─── TEXTO APRESENTADO

Flying Lotus
Superoito express (28)
Crazy for you | Best Coast | 7
Um resumo muito preciso desde primeiro disco do Best Coast pode ser encontrado numa antiga canção do Breeders: “Summer is ready when you are” (traduzindo: “o verão está pronto quando você está”). Então taí, minha gente bronzeada: um disco de praia, californiano, que nem sempre soa como uma tarde de sol. Bethany Cosentino, a vocalista, às vezes nem chega a sair de casa: “Estou esperando, esperando, esperando no telefone”, ela admite, em canções às vezes perdidamente sentimentais sobre “maconha, meu gato e preguiça”. Cool. Entende-se facilmente a popularidade repentina de uma banda que passa como a irmãzinha agoniada do She & Him. Fãs de Camera Obscura, vistam os biquinis.

──────
─── MATERIAL

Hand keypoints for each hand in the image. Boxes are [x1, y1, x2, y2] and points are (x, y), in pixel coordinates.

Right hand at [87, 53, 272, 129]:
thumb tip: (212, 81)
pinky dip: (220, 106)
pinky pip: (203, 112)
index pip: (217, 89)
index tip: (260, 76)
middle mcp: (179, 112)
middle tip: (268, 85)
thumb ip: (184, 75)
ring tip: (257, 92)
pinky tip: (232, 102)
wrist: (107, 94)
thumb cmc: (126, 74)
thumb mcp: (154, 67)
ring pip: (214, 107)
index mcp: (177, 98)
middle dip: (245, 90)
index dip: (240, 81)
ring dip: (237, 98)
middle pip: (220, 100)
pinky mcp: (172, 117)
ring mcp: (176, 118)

──────

SOBRE A TAREFA: Reescreva o trecho da resenha de Crazy for you de "Flying Lotus" a "vistam os biquinis.", trocando "disco" por "álbum".

SOLUÇÃO DO EXERCÍCIO:
Flying Lotus
Superoito express (28)
Crazy for you | Best Coast | 7
Um resumo muito preciso desde primeiro álbum do Best Coast pode ser encontrado numa antiga canção do Breeders: “Summer is ready when you are” (traduzindo: “o verão está pronto quando você está”). Então taí, minha gente bronzeada: um álbum de praia, californiano, que nem sempre soa como uma tarde de sol. Bethany Cosentino, a vocalista, às vezes nem chega a sair de casa: “Estou esperando, esperando, esperando no telefone”, ela admite, em canções às vezes perdidamente sentimentais sobre “maconha, meu gato e preguiça”. Cool. Entende-se facilmente a popularidade repentina de uma banda que passa como a irmãzinha agoniada do She & Him. Fãs de Camera Obscura, vistam os biquinis.